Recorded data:
-- Opening Marker --

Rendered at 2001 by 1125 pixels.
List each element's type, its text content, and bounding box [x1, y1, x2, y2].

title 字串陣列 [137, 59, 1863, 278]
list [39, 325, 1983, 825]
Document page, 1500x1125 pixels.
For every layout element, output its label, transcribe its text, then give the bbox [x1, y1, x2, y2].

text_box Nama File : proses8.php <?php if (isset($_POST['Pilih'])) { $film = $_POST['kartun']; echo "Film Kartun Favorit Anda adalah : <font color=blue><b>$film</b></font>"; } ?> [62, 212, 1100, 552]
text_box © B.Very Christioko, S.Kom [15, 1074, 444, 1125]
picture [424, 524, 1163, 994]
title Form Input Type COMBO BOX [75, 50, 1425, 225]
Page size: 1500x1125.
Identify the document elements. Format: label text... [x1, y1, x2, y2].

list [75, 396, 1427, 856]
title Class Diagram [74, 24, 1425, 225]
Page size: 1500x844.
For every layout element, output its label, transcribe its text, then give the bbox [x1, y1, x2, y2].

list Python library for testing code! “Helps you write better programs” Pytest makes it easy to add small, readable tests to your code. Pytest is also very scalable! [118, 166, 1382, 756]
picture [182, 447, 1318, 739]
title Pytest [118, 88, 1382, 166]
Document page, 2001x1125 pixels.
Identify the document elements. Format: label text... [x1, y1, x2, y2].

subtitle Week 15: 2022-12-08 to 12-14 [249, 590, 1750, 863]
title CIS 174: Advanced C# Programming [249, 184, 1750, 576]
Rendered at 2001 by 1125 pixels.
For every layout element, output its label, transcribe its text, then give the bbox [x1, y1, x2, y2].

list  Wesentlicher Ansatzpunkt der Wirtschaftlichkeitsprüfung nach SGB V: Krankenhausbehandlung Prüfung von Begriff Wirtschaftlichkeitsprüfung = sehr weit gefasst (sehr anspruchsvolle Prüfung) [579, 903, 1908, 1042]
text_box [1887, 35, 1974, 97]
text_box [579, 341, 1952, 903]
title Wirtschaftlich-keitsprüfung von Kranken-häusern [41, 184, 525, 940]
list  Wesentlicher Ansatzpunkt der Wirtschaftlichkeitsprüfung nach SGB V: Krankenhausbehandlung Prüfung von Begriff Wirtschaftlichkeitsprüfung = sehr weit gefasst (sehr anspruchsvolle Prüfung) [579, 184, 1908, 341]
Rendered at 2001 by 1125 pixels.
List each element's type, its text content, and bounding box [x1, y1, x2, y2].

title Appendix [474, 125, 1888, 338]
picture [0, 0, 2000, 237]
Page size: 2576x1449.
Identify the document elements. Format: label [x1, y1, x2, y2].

-- Closing Marker --

# [PROBLEM TO SOLVE]
In restating the data, begin at its first line, reproduce each line word for word, and conclude with the line that contains "Document page, 2001x1125 pixels.".

# [RESULT OF THE EXERCISE]
Rendered at 2001 by 1125 pixels.
List each element's type, its text content, and bounding box [x1, y1, x2, y2].

title 字串陣列 [137, 59, 1863, 278]
list [39, 325, 1983, 825]
Document page, 1500x1125 pixels.
For every layout element, output its label, transcribe its text, then give the bbox [x1, y1, x2, y2].

text_box Nama File : proses8.php <?php if (isset($_POST['Pilih'])) { $film = $_POST['kartun']; echo "Film Kartun Favorit Anda adalah : <font color=blue><b>$film</b></font>"; } ?> [62, 212, 1100, 552]
text_box © B.Very Christioko, S.Kom [15, 1074, 444, 1125]
picture [424, 524, 1163, 994]
title Form Input Type COMBO BOX [75, 50, 1425, 225]
Page size: 1500x1125.
Identify the document elements. Format: label text... [x1, y1, x2, y2].

list [75, 396, 1427, 856]
title Class Diagram [74, 24, 1425, 225]
Page size: 1500x844.
For every layout element, output its label, transcribe its text, then give the bbox [x1, y1, x2, y2].

list Python library for testing code! “Helps you write better programs” Pytest makes it easy to add small, readable tests to your code. Pytest is also very scalable! [118, 166, 1382, 756]
picture [182, 447, 1318, 739]
title Pytest [118, 88, 1382, 166]
Document page, 2001x1125 pixels.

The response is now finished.